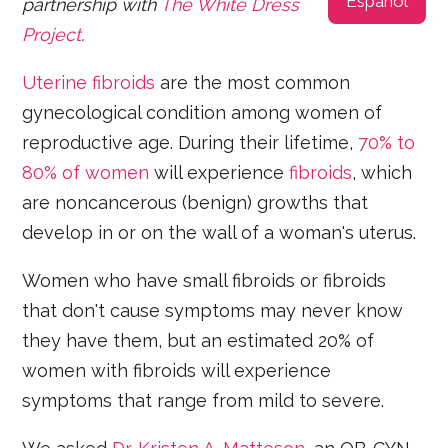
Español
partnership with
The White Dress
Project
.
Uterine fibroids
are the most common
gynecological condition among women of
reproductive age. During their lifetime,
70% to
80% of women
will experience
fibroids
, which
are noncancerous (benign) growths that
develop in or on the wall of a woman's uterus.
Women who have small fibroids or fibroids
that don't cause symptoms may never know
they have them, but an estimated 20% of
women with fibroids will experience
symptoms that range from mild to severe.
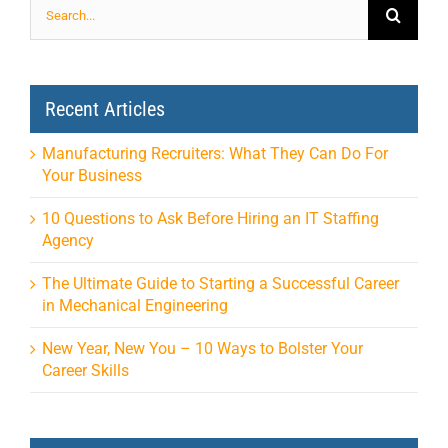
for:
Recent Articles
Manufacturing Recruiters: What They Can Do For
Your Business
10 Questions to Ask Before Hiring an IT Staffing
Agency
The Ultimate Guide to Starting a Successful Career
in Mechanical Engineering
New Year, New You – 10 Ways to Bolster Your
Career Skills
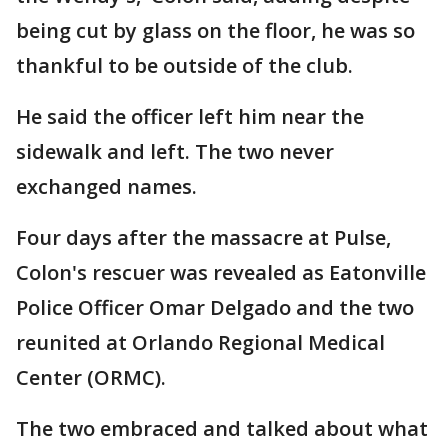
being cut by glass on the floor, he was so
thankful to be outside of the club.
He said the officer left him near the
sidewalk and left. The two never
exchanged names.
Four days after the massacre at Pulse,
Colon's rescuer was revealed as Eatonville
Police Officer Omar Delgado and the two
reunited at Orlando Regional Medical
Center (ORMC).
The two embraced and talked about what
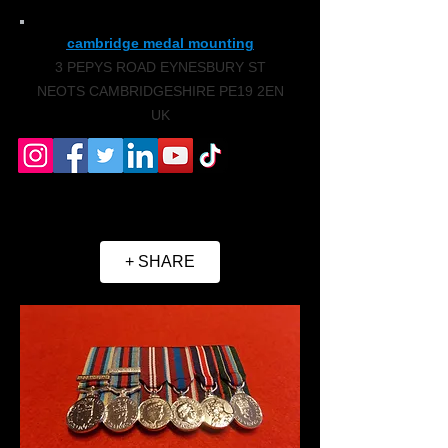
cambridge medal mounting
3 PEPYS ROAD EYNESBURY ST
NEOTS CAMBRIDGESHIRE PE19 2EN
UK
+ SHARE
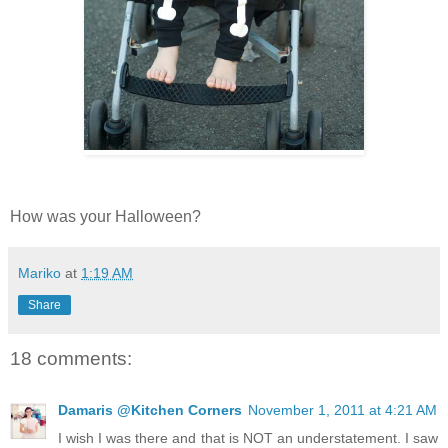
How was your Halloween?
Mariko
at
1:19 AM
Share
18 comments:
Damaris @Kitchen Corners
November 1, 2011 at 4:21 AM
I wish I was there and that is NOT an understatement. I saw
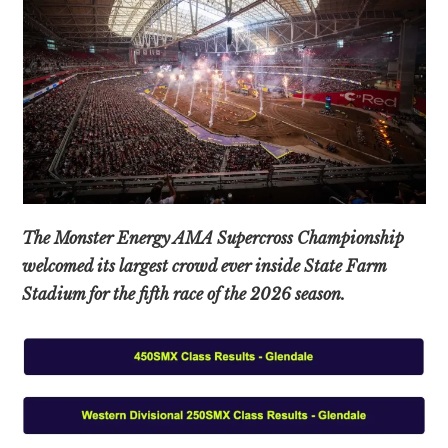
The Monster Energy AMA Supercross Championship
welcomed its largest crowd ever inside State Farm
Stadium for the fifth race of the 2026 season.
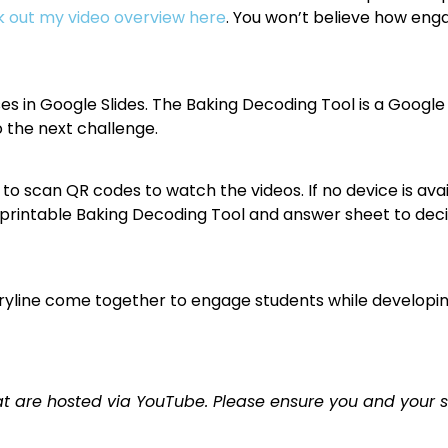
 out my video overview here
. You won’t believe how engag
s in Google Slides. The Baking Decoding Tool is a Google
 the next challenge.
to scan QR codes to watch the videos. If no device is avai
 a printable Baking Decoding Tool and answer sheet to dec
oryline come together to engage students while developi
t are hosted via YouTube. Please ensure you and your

::::::::::

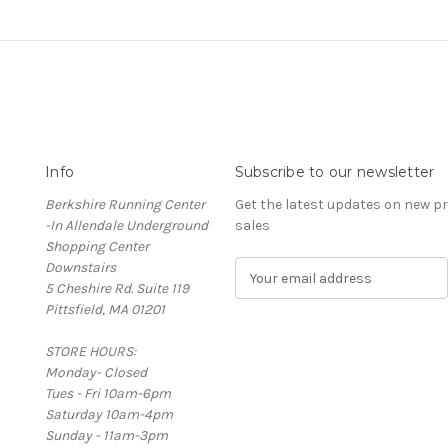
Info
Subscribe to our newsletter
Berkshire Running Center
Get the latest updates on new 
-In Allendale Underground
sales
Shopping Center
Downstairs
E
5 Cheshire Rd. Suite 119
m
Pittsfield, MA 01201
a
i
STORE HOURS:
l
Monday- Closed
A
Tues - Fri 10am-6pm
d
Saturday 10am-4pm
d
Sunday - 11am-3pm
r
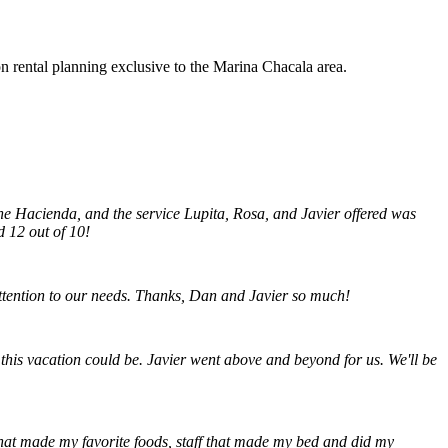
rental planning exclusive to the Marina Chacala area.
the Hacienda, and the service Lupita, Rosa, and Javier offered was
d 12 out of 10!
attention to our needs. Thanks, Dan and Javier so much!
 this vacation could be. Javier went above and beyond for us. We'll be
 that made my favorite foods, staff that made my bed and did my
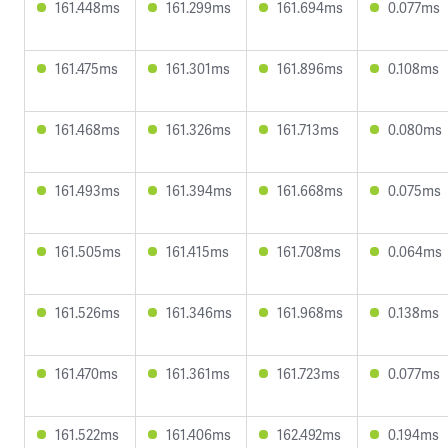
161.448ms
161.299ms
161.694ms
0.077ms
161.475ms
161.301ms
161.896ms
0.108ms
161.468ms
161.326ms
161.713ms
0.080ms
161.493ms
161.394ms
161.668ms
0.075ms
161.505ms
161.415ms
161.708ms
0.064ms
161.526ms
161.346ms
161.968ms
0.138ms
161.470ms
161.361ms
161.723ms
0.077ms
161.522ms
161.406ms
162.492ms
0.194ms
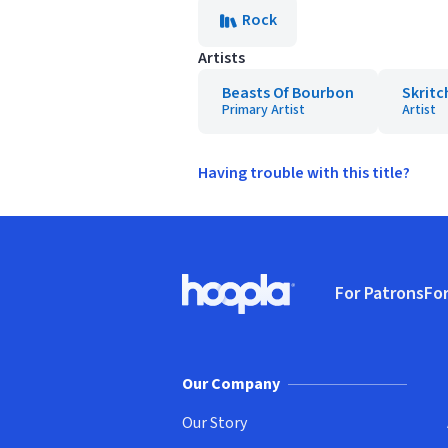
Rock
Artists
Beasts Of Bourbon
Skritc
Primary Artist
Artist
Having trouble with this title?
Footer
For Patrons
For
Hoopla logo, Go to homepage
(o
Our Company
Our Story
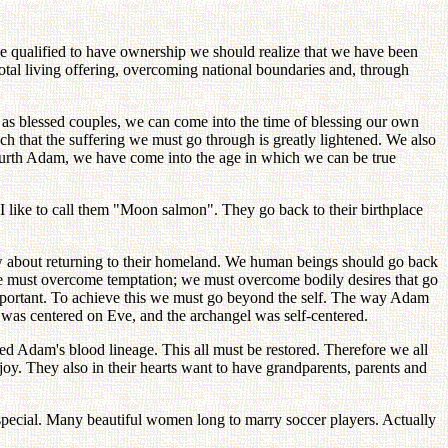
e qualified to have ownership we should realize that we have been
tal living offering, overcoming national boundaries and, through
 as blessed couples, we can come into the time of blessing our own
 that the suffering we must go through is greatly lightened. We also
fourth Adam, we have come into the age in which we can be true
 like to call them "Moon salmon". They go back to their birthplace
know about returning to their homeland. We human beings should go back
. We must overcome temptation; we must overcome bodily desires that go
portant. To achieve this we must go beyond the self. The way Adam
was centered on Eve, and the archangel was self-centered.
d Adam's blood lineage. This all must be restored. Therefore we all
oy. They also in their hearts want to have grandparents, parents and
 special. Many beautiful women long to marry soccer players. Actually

::::::::::

> _WORK ITEM_: Among the entries above, take the line with "NEOTS CAMBRIDGESHIRE PE19 2EN", the line with "t are hosted", and all the lines between them, and restate them word for word without pictures.

> _ANSWER SPACE_:
NEOTS CAMBRIDGESHIRE PE19 2EN
UK
+ SHARE
How was your Halloween?
Mariko
at
1:19 AM
Share
18 comments:
Damaris @Kitchen Corners
November 1, 2011 at 4:21 AM
I wish I was there and that is NOT an understatement. I saw
The Monster Energy AMA Supercross Championship
welcomed its largest crowd ever inside State Farm
Stadium for the fifth race of the 2026 season.
 out my video overview here
. You won’t believe how engag
s in Google Slides. The Baking Decoding Tool is a Google
 the next challenge.
to scan QR codes to watch the videos. If no device is avai
 a printable Baking Decoding Tool and answer sheet to dec
oryline come together to engage students while developi
t are hosted via YouTube. Please ensure you and your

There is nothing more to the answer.